Faut-il considérer que la consultation s’impose de manière systématique sur les raisons qui conduisent l’employeur, après recherche et analyse des postes, à proposer un voire des postes, ou à n’en proposer aucun ?

Dans nombre de situations concrètes, la solution aboutit à des conséquences extrêmement critiquables. Prenons l’exemple d’une entreprise n’appartenant à aucun groupe et n’ayant aucun poste à pourvoir : quel sera l’objet de la consultation ? L’imposer n’a aucun sens.

On pourrait de même considérer que, dans le cas où le médecin du travail a exclu dans son avis toute possibilité de reclassement (par l’emploi de l’une des deux formules consacrées), l’employeur est dispensé de se livrer à une telle recherche, et donc dispensé de solliciter l’avis du CSE (dans ce sens : CA Riom, 3 avril 2018, n° 16/01261).

Ou faut-il considérer au contraire – poussant le principe jusqu’à l’absurde – que la consultation s’impose de manière systématique, y compris dans ce cas précis, au risque d’être vidée de toute substance comme de toute portée ?  

Quelle sanction ?

Ces incertitudes sont d’autant plus inquiétantes si l’on considère la sanction qui s’attache au non-respect de l’obligation de consultation du CSE.

Dans les cas d’inaptitude d’origine professionnelle, l’application littérale des textes conduit à sanctionner l’absence de consultation ou l’irrégularité de celle-ci par l’indemnité prévue à l’article L. 1226-15, dont le montant minimum était fixé hier à 12 mois de salaire et aujourd’hui à 6 mois (par renvoi à : C. trav., art. L. 1235-3-1).

Mais dans les cas d’inaptitude d’origine non professionnelle, pour lesquels la consultation des DP / du CSE ne s’impose que depuis le 1er janvier 2017, les textes ne prévoient aucune sanction spécifique… Une demande d’indemnisation formulée par le salarié à ce titre est-elle alors subordonnée à la démonstration par celui-ci d’un préjudice ?

Un autre arrêt rendu le même jour prévoit cependant une sanction différente. Dans cette affaire (il s’agissait en l’espèce d’une inaptitude d’origine non professionnelle), la Cour a retenu que la méconnaissance des dispositions imposant à l’employeur de consulter les représentants du personnel  prive le licenciement de cause réelle et sérieuse au même titre que les autres obligations relatives au reclassement (Cass. soc., 30 septembre 2020 n°19-11.974 FS-P+B+I).

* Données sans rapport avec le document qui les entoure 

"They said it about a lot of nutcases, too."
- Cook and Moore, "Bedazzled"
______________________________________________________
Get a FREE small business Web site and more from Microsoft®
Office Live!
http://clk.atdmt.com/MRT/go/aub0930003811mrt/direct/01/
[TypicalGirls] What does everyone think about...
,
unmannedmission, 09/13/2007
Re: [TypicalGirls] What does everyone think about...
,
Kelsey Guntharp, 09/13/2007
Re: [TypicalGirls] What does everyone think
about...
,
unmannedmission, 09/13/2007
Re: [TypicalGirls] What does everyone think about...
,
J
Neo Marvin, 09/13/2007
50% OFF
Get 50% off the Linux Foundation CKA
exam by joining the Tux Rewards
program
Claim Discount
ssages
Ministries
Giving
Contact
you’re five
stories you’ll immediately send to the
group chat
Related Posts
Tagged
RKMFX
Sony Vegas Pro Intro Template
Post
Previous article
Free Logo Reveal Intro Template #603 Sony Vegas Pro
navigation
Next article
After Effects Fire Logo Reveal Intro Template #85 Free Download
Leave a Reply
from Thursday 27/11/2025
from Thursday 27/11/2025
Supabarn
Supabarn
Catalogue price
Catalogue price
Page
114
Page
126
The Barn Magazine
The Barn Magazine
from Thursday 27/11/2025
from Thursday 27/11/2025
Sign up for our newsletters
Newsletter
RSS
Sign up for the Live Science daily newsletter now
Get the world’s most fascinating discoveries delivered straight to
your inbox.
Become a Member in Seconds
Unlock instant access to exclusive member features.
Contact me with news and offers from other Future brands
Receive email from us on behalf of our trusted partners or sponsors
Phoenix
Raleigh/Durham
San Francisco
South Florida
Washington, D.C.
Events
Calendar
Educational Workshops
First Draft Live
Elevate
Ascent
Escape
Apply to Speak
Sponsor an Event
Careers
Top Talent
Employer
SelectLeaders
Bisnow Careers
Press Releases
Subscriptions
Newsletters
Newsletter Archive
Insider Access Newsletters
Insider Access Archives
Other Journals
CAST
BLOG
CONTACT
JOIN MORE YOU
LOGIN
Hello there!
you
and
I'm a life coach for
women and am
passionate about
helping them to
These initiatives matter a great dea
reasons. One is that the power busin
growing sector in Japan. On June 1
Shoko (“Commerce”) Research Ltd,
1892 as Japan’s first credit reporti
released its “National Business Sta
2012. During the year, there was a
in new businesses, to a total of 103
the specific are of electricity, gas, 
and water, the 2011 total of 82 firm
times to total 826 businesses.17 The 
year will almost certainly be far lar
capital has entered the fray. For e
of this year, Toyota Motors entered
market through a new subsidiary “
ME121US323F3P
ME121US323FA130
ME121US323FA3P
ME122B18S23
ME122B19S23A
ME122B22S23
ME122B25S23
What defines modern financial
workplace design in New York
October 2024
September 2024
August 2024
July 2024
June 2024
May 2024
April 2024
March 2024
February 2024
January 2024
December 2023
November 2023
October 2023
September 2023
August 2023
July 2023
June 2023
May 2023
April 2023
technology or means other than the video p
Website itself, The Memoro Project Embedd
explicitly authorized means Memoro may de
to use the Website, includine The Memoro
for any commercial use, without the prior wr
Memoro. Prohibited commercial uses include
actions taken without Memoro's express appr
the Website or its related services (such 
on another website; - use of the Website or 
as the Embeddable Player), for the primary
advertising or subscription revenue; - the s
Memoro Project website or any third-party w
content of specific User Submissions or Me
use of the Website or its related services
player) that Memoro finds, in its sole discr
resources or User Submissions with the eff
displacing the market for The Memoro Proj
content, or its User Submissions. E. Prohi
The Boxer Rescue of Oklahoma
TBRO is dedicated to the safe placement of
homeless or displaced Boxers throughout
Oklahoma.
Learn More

Avec un tel raisonnement, la sanction retenue (qui pourrait s’appliquer quelle que soit l’origine de l’inaptitude, professionnelle ou non) ne se justifie que parce que la consultation du CSE a une portée sur le reclassement. A contrario, lorsque toute possibilité de reclassement est d’emblée exclue, la consultation du CSE, faute de portée réelle, s’impose-t-elle vraiment ?

L’avenir le dira. Prudence et vigilance s’imposent face à ce qui s’apparente à un « resserrage de vis » de la Cour de cassation.